= Exercise =
If a line of the material holds the string "ankle", it counts; report the number of such lines alone.
....................
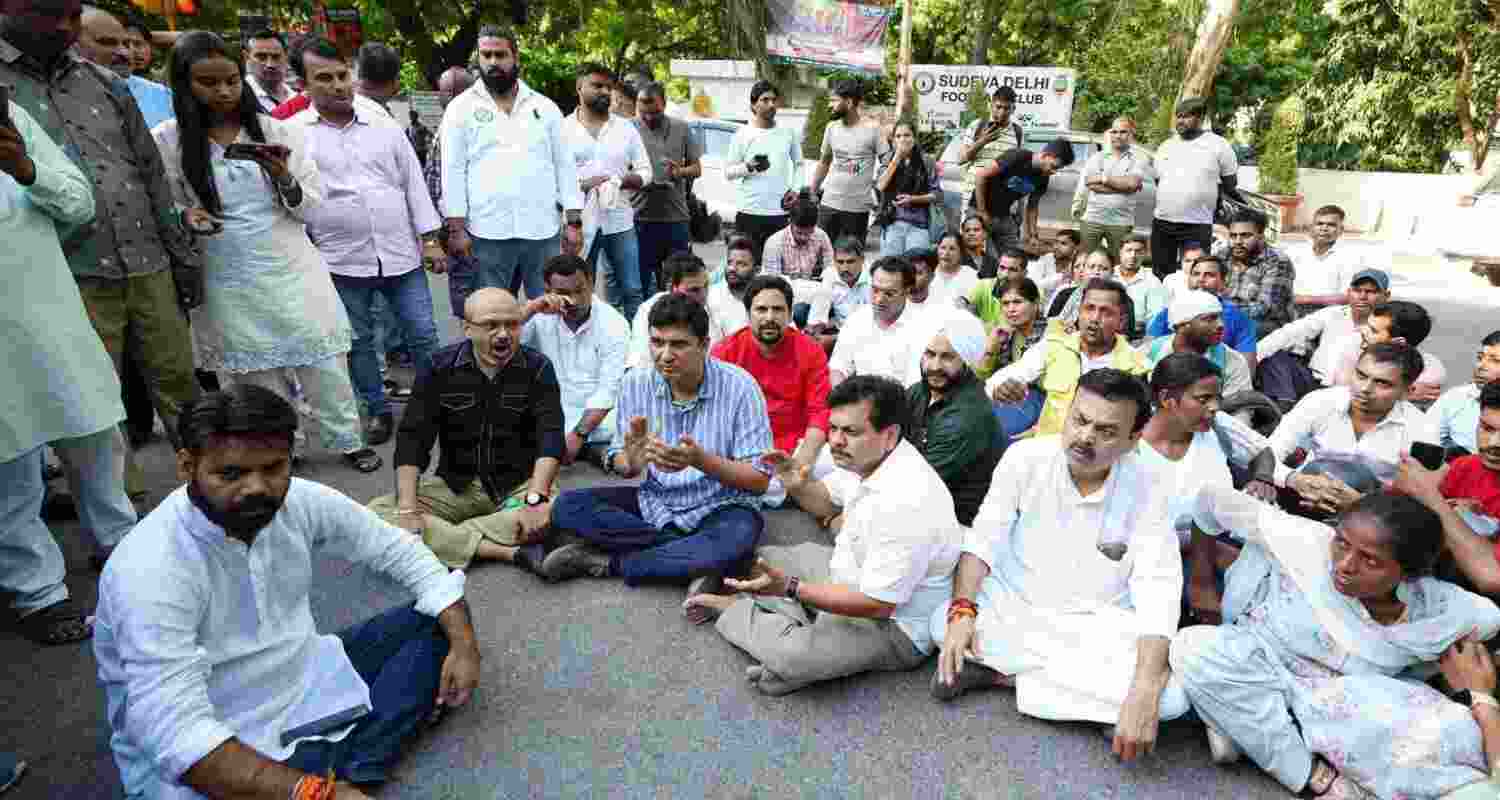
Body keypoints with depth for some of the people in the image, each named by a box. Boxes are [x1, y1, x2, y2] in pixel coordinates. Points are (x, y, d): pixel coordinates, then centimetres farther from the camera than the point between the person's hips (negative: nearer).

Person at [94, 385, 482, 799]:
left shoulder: (301, 501, -9)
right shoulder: (149, 569, -26)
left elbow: (397, 548, 2)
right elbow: (177, 733, -33)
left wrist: (463, 641, -7)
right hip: (198, 755, -7)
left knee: (443, 621, -3)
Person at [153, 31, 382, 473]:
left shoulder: (277, 130, -1)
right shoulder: (167, 141, -2)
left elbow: (312, 204, 1)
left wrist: (284, 179, -19)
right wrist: (184, 216, -14)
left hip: (292, 271, 0)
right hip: (229, 283, 0)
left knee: (321, 362, 4)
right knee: (260, 375, 11)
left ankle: (349, 441, 17)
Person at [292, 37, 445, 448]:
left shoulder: (385, 128, 8)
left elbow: (414, 183, 9)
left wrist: (430, 239, 4)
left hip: (402, 255, 1)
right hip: (342, 260, -1)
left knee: (423, 335, 4)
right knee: (358, 341, 10)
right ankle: (376, 410, 26)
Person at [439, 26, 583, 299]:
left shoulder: (545, 107, 10)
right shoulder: (461, 108, 5)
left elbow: (565, 165, 9)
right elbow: (453, 171, 1)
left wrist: (574, 221, 2)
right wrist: (456, 228, -6)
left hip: (543, 231, 2)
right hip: (487, 234, -1)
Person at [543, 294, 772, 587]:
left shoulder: (738, 386, -16)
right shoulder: (636, 382, -5)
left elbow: (759, 481, -15)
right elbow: (619, 462, 0)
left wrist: (701, 460, -31)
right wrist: (632, 462, -24)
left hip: (720, 507, -4)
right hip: (655, 502, 4)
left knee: (737, 539, -37)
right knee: (567, 506, -15)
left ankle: (610, 561, -17)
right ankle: (695, 557, -17)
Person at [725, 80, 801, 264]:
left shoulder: (788, 132, 10)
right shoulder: (743, 134, 2)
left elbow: (799, 164, 21)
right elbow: (728, 171, 2)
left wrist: (795, 189, 6)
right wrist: (749, 167, -16)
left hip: (781, 211, 2)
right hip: (750, 212, -2)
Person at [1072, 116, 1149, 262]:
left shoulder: (1140, 158, 3)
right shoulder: (1096, 157, 9)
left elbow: (1132, 183, -13)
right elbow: (1089, 184, 0)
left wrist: (1102, 178, -6)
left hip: (1121, 222, -1)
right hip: (1091, 219, 1)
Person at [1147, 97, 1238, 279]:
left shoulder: (1218, 145, 0)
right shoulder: (1165, 146, 12)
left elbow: (1230, 183, 7)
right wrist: (1167, 201, 12)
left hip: (1198, 225, -4)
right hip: (1162, 223, 4)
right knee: (1160, 277, 10)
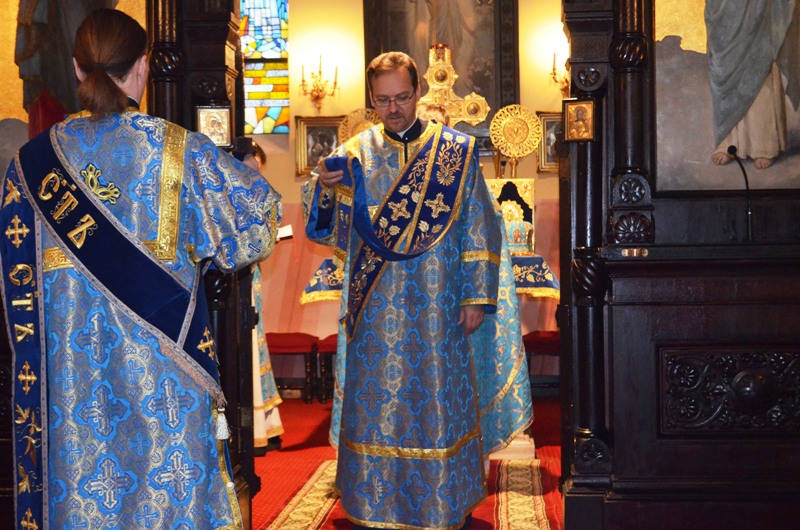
....................
= Answer section =
4